Pipes’s version of this it-is-later-than-you-think approach to political Islam is the simplest of the three, the least burdened with complexities and reservations. His chapter titles give a clear-enough sense of both tone and temper, where he is coming from, where he is going: “Battling for the Soul of Islam,” “Do Moderate Islamists Exist?,” “The Western Mind of Militant Islam,” “Echoes of the Cold War Debate,” “‘We Are Going to Conquer America,’” “‘Who is the Enemy?’” All the way down, it is a Manichaean world, divided everywhere, as much among Muslims as among ourselves, between good and evil, perilously balanced:

A battle is now taking place for the soul of Islam. On one side stand the moderates, those Muslims eager to accept Western ways,…ready to integrate in the world. On the other stand the Islamists—fearful, seeking strong rule, hoping to push the outside world away.

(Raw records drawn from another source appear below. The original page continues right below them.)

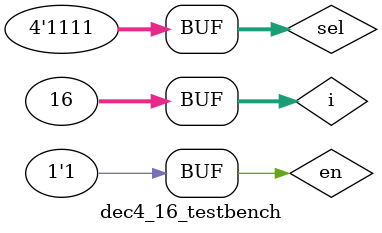
<source format=sv>
module dec4_16(out, sel, en);
	input logic en;
	input logic [3:0] sel;
	output logic [15:0] out;
	logic [3:0] v;
	
	dec2_4 d0 (.out(v), .sel(sel[3:2]), .en);
	dec2_4 d1 (.out(out[15:12]), .sel(sel[1:0]), .en(v[3]));
	dec2_4 d2 (.out(out[11:8]), .sel(sel[1:0]), .en(v[2]));
	dec2_4 d3 (.out(out[7:4]), .sel(sel[1:0]), .en(v[1]));
	dec2_4 d4 (.out(out[3:0]), .sel(sel[1:0]), .en(v[0]));
endmodule

module dec4_16_testbench();
	logic [3:0] sel;
	logic [15:0] out;
	logic en;
	
	dec4_16 dut (.out, .sel, .en);
	
	integer i;
	initial begin
		en=0;
		for (i=0; i<16; i++) begin
			sel = i; #10;
		end
		en=1;
		for (i=0; i<16; i++) begin
			sel = i; #10;
		end
	end
endmodule

</source>
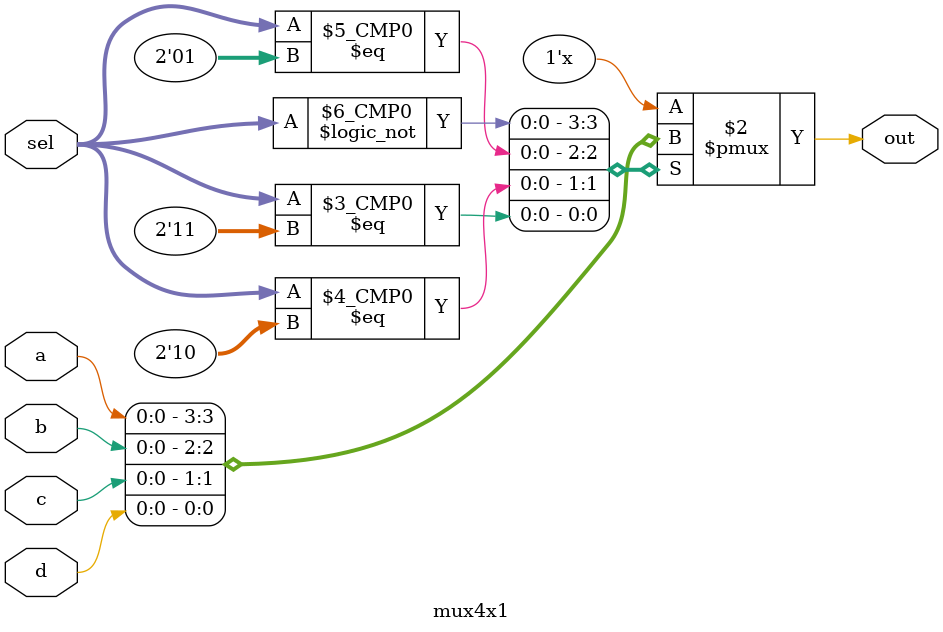
<source format=v>
module mux4x1 ( a, b, c, d, sel, out );

   // Inputs and outputs
   input a, b, c, d;
   input [1:0] sel;
   output out;

   // Data types
   reg out;

   always @ (a or b or c or d or sel) begin
      case (sel)
         2'b00: out = a;
         2'b01: out = b;
         2'b10: out = c;
         2'b11: out = d;
         default: out = a;
      endcase
   end

endmodule

</source>
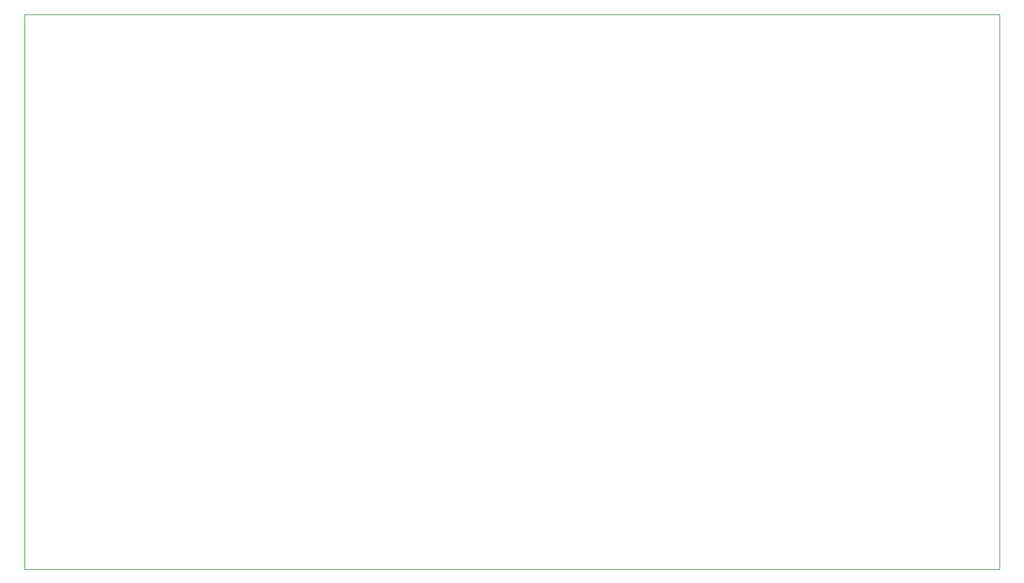
<source format=gbr>
%TF.GenerationSoftware,KiCad,Pcbnew,7.0.11+1*%
%TF.CreationDate,2024-06-09T21:21:38+01:00*%
%TF.ProjectId,crowland-green,63726f77-6c61-46e6-942d-677265656e2e,Rev 1*%
%TF.SameCoordinates,Original*%
%TF.FileFunction,Profile,NP*%
%FSLAX46Y46*%
G04 Gerber Fmt 4.6, Leading zero omitted, Abs format (unit mm)*
G04 Created by KiCad (PCBNEW 7.0.11+1) date 2024-06-09 21:21:38*
%MOMM*%
%LPD*%
G01*
G04 APERTURE LIST*
%TA.AperFunction,Profile*%
%ADD10C,0.050000*%
%TD*%
G04 APERTURE END LIST*
D10*
X29845000Y-34925000D02*
X161290000Y-34925000D01*
X161290000Y-109855000D01*
X29845000Y-109855000D01*
X29845000Y-34925000D01*
M02*

</source>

And so on and on. Moderate, secularist Turkey faces off against immoderate, sectarian Iran. (But the West is hardly helping the situation.) “Infected by the twentieth-century disease, Islamists make politics ‘the heart of’ their program.” (But Western liberals dismiss their threats as mere rhetoric.) At a moment when “the European-derived extremes of the Communist left and fascist right are tired and on the whole ineffectual, militant Islam has proved itself to be the only truly vital totalitarian movement in the world today.” (But a number of wrongheaded Western observers have declared it to be a dying creed.) It is perhaps not altogether surprising that when President Bush recently nominated Pipes, who runs an activist think tank in Philadelphia and writes columns for The New York Post and The Jerusalem Post, to be a director of the Congress-founded “US Institute of Peace,” the Council on American-Islamic Relations, a D.C.–based action group, suggested he lacked detachment and called on the White House to withdraw his name.

  1. 1

    See the discussions of the books by Bernard Lewis, Thomas W. Simons Jr., M.J. Akbar, and Karen Armstrong in the first part of this commentary, “Which Way to Mecca?The New York Review, June 12, 2003. For other examples of this synoptic approach to things, see John L. Esposito, What Everyone Needs to Know About Is-lam (Oxford University Press, 2002); Charles Lindholm, The Islamic Middle East: Tradition and Change (Blackwell, 2002); Seyyed Hossein Nasr, Islam: Religion, History, and Civilization (HarperSanFrancisco, 2003); Bassam Tibi, Islam between Culture and Politics (Palgrave, 2001); F.E. Peters, Islam: A Guide for Jews and Christians (Princeton University Press, 2003).

  2. 2

    Originally published as Jihad: Expansion et décline de l’islamisme (Paris: Gallimard, 2000). I have slightly reordered the wording and altered the punctuation of the following paragraph, without benefit of indication, in an effort to restore at least some of the readability an unusually leaden translation has, here as throughout, destroyed.

  3. 3

    See “Which Way to Mecca?” As Kepel himself notes, his own work follows upon that of his mentor, Olivier Roy, whose The Failure of Political Islam (Harvard University Press, 1998; first published in Paris in 1992), “a book full of ideas that went against current opinion and forged the way for a new approach to the problem of Islamism,” first advanced the view that political Islam had entered into a period of more or less final decline. In his most recent work, L’Islam Mondialisé (Paris: Seuil, 2002), not yet translated into Eng-lish, Roy reasserts and extends this notion, which rests, in the first instance, on a sharp distinction between “Islam as a Religion” and “the concrete practices of Muslims,” considered as an assemblage of social, not cultural, facts. The first may be left, along with the Koran, “to the theologians”; the second is “a world-wide phenomenon, which supports [subit] and accompanies globalization.” As “all explanations [of social and political matters] by religion are tautological…the Huntingtonian notion of a civilization founded on religion explains nothing.” The present tensions “associated today with Islam are symptoms of its distorted [mal vécu] Westernization and the cascading crises this has provoked,” not of some intrinsic “clash of cultures.” “It was not St. Peter’s in Rome that bin Laden attacked. It was not even the Wailing Wall. It was Wall Street.”